In its careful analysis of the 18 U.S.C. § 3553(a) sentencing factors, the district court considered the mitigating impacts of Twine's military service and serious mental health issues. However, the court concluded, the Guidelines “just don't reflect the seriousness” of Twine's assault of a 77-year-old taxi driver, and they “don't adequately reflect the prior conviction for murder [or] the fact that this occurred the very day that you were released.” Further, noting that a within-range sentence would result in a sentence close to time served,2 the district court stated it could not “in good conscience say that Mr. Twine should get out at this point, or get out soon,” because he is still “a significant danger to the community.” Based on these aggravating factors, the district court varied upward and sentenced Twine to 42 months imprisonment, significantly above the top of his advisory guidelines range.
We review the substantive reasonableness of Twine's sentence under a deferential abuse-of-discretion standard. United States v.
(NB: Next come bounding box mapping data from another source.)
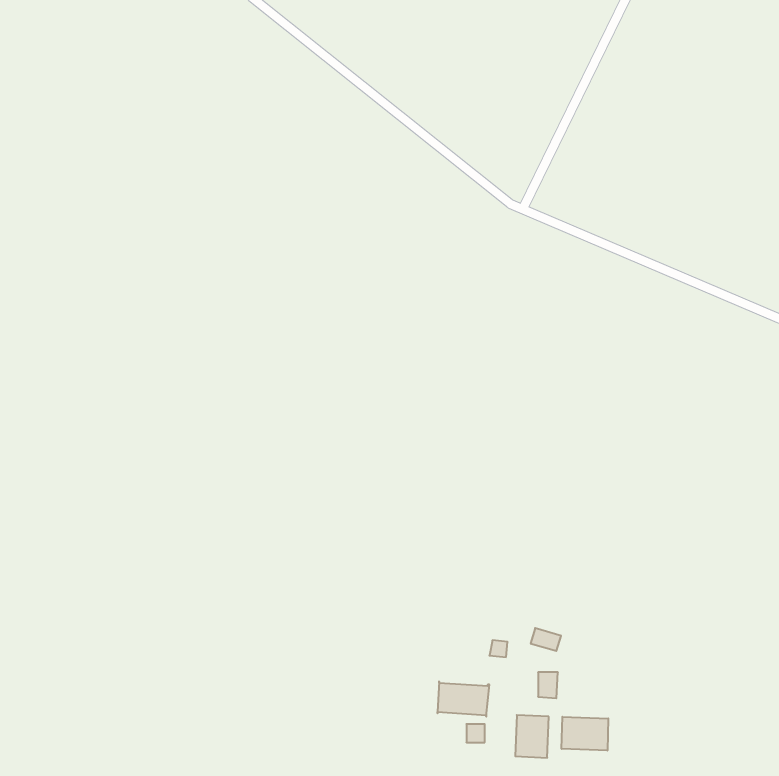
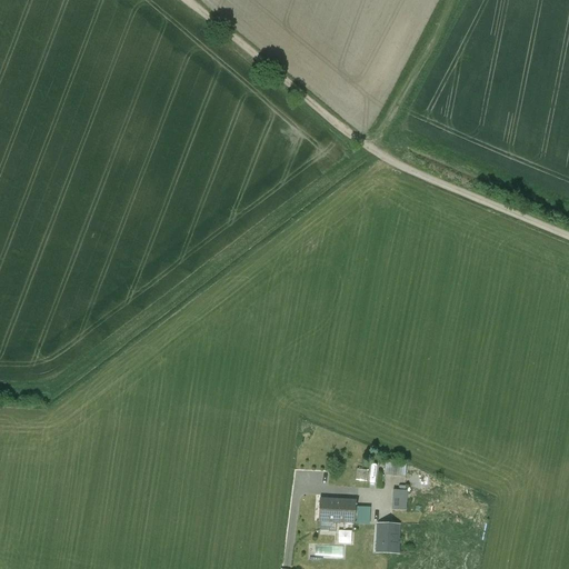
building: [562,717,608,751] -> none

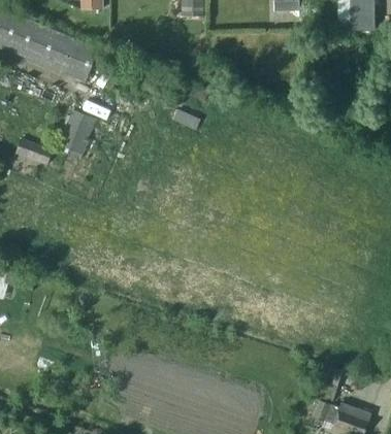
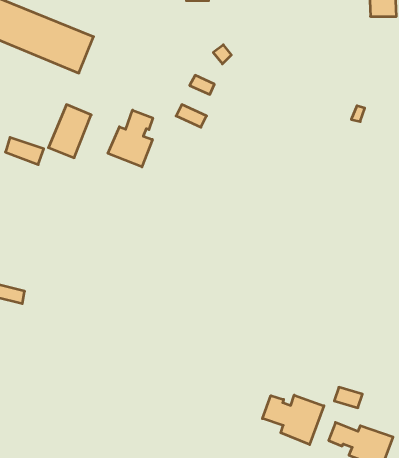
building: none -> [108,110,153,167]
building: none -> [262,395,324,445]

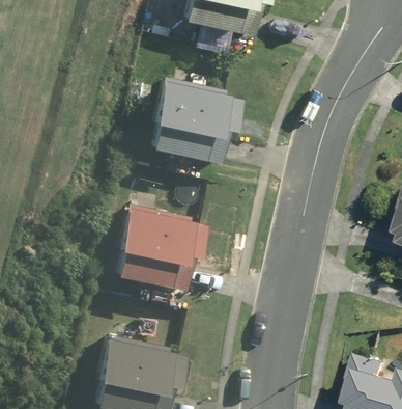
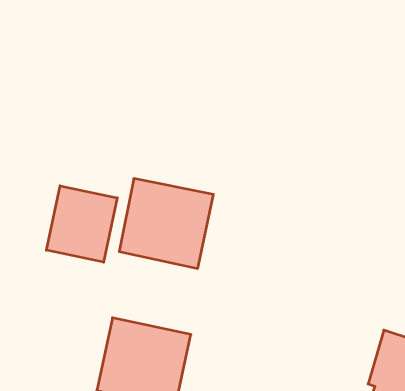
building: [149,82,235,165] -> none
building: none -> [46,186,117,262]

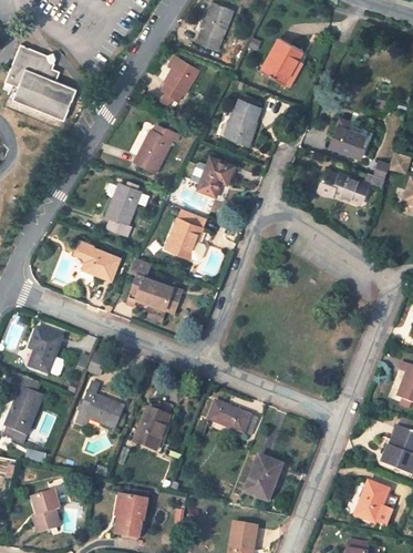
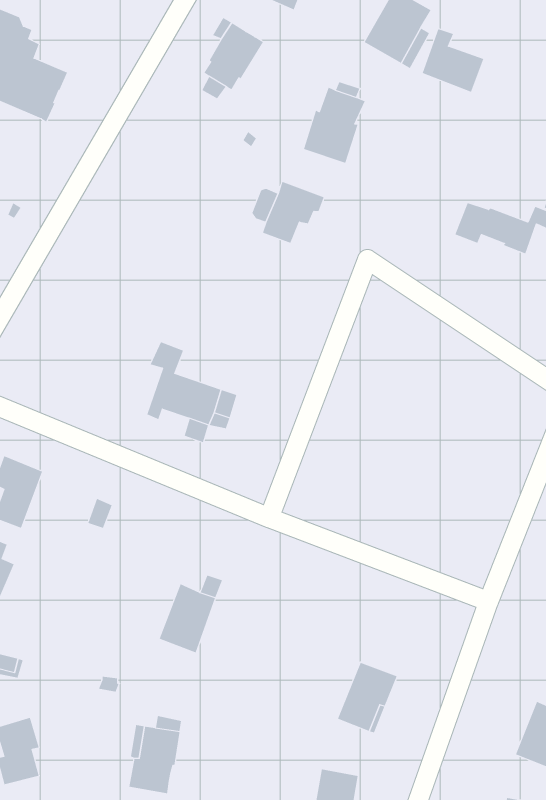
building: [329,119,368,158] -> [422,28,484,93]
building: [135,124,179,173] -> none
building: [105,183,141,236] -> none
building: [165,208,206,259] -> none
building: [74,240,120,280] -> none
building: [75,382,124,430] -> none
building: [207,401,257,433] -> none

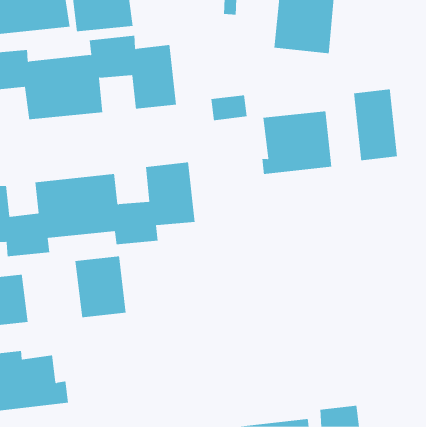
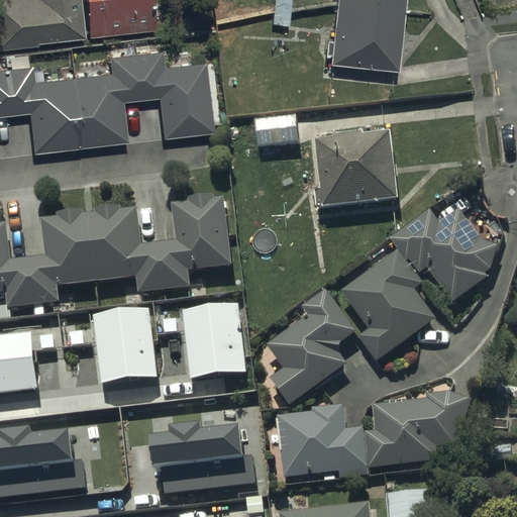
building: [354,89,397,161] -> none
building: none -> [341,208,498,359]
building: none -> [267,289,355,405]
building: none -> [179,301,241,376]
building: none -> [276,392,471,477]
building: none -> [144,419,252,493]

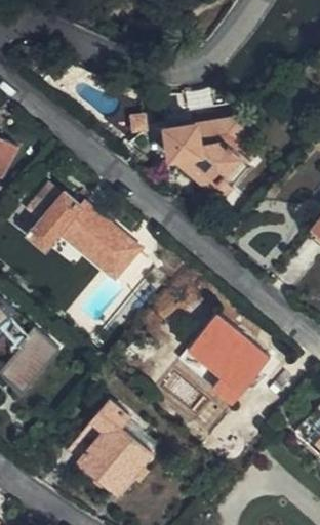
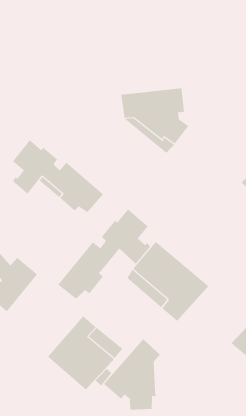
building: none -> [58,208,151,300]
building: none -> [103,339,160,411]

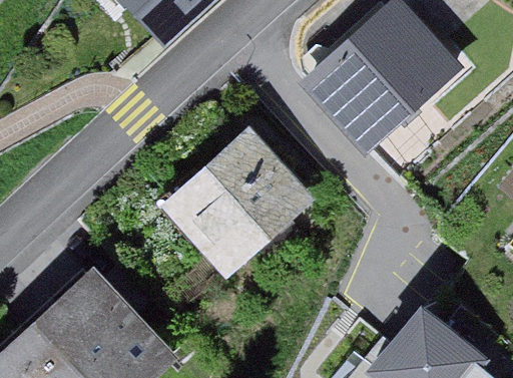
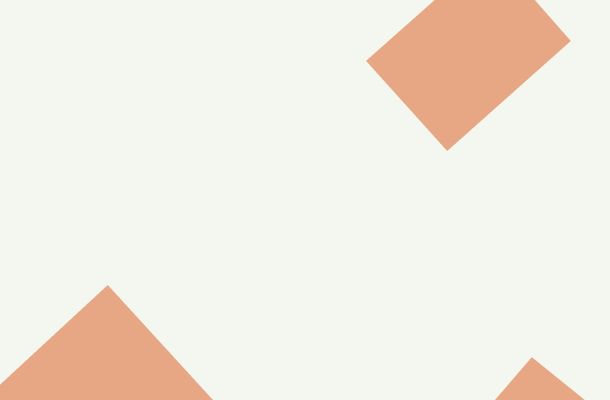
building: [159,126,315,279] -> none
Feemster, 572 F.3d 455, 461 (8th Cir. 2009) (en banc). “A sentencing court abuses its discretion when it fails to consider a relevant factor that should have received significant weight, gives significant weight to an improper or irrelevant factor, or considers only the appropriate factors but commits a clear error of judgment in weighing those factors.” United States v. Hubbs, 18 F.4th 570, 572 (8th Cir. 2021) (quotation omitted).
The district court did not abuse its discretion by varying upward based in part on Twine's Illinois murder conviction and the fact that he committed this offense on his first day of parole. “[A] court may consider a defendant's criminal history even if that history is included in the defendant's criminal history category.” United States v. Barrett, 552 F.3d 724, 727 (8th Cir. 2009). “[A]n upward variance may be warranted where a defendant repeats his or her criminal conduct shortly after completing punishment for a previous offense.” United States v. David, 682 F.3d 1074, 1077 (8th Cir. 2012).
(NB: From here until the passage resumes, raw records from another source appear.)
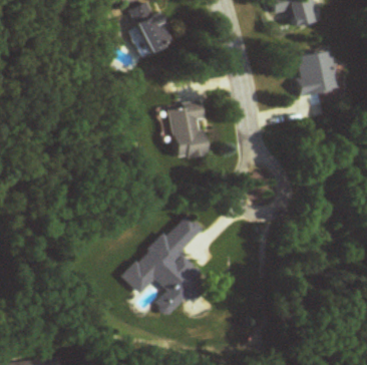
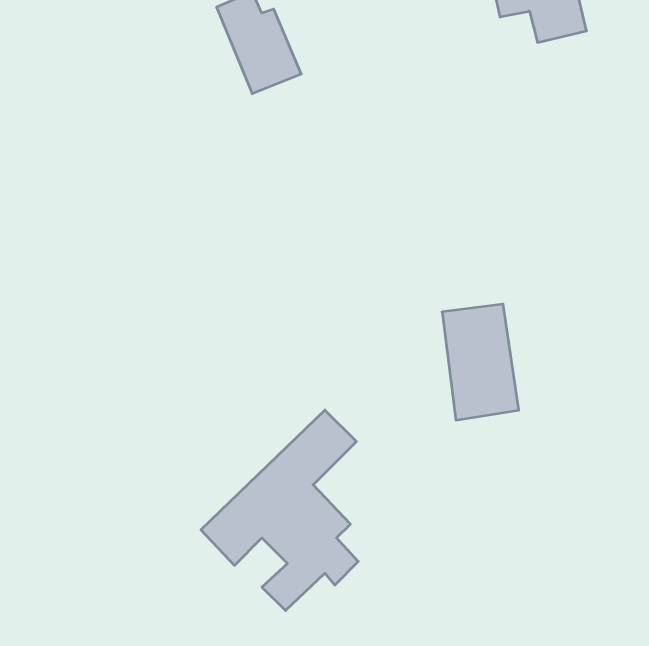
building: [294,51,337,96] -> none
building: [167,101,207,160] -> [442,304,519,420]

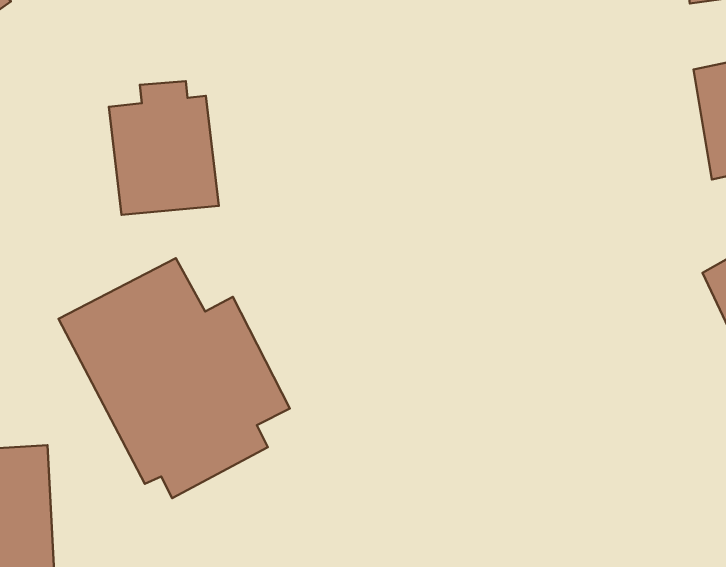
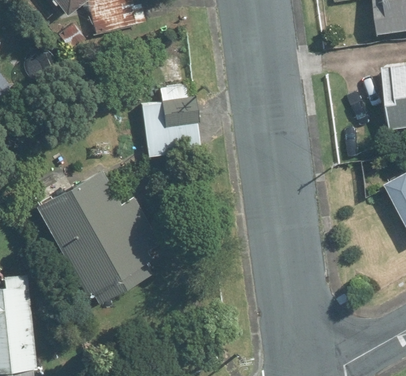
building: [109,81,219,215] -> [141,84,201,157]

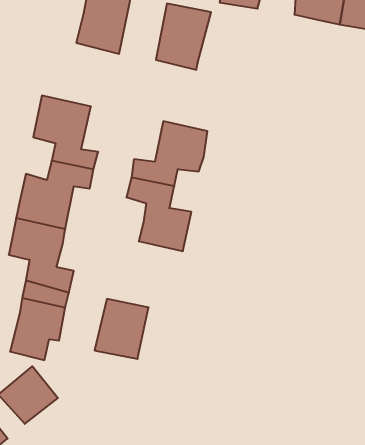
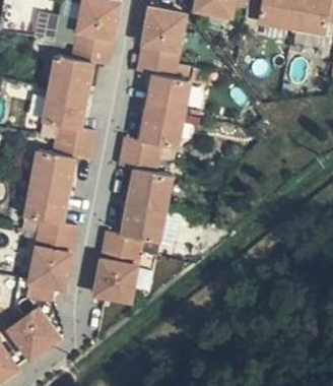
building: none -> [48,40,112,92]
building: none -> [139,54,191,113]
building: none -> [102,204,164,259]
The record does not support Twine's further argument that the district court placed too little weight on the mitigating impact of his serious, untreated mental health issues. The court expressed sympathy for Twine's mental health condition, criticized the failure to provide him mental health treatment while incarcerated in Illinois, and noted that the federal Bureau of Prisons has resources to provide mental health treatment in its facilities. But the court concluded that the circumstances and timing of Twine's vicious assault on E.G. demonstrated that he poses a significant danger to the community and that a sentence close to time served would not sufficiently protect the public. Twine argues that the federal prison system's mental health resources “cannot be the basis for extending a prison sentence” because they are available to defendants on supervised release. The Supreme Court has held that a sentencing court “may not impose or lengthen a prison sentence to enable an offender to complete a treatment program or otherwise to promote rehabilitation.” Tapia v. United States, 564 U.S. 319, 335, 131 S.Ct. 2382, 180 L.Ed.2d 357 (2011). Here, the district court did not lengthen Twine's sentence to enable mental health treatment. It varied upward because Twine is a significant danger to the community and the Guidelines do not adequately account for the seriousness and circumstances of his offense. See United States v. Michels, 49 F.4th 1146, 1149 (8th Cir. 2022); United States v. Clark, 998 F.3d 363, 368-69 (8th Cir. 2021).
The district court in varying upward did not abuse its substantial sentencing discretion. The judgment of the district court is affirmed.
1. The Honorable John A. Ross, United States District Judge for the Eastern District of Missouri.
2. Twine was in federal custody for over thirteen months before sentencing and also received credit for time served in a Missouri jail for the parallel state prosecution that was later dismissed. See 18 U.S.C. § 3585(b).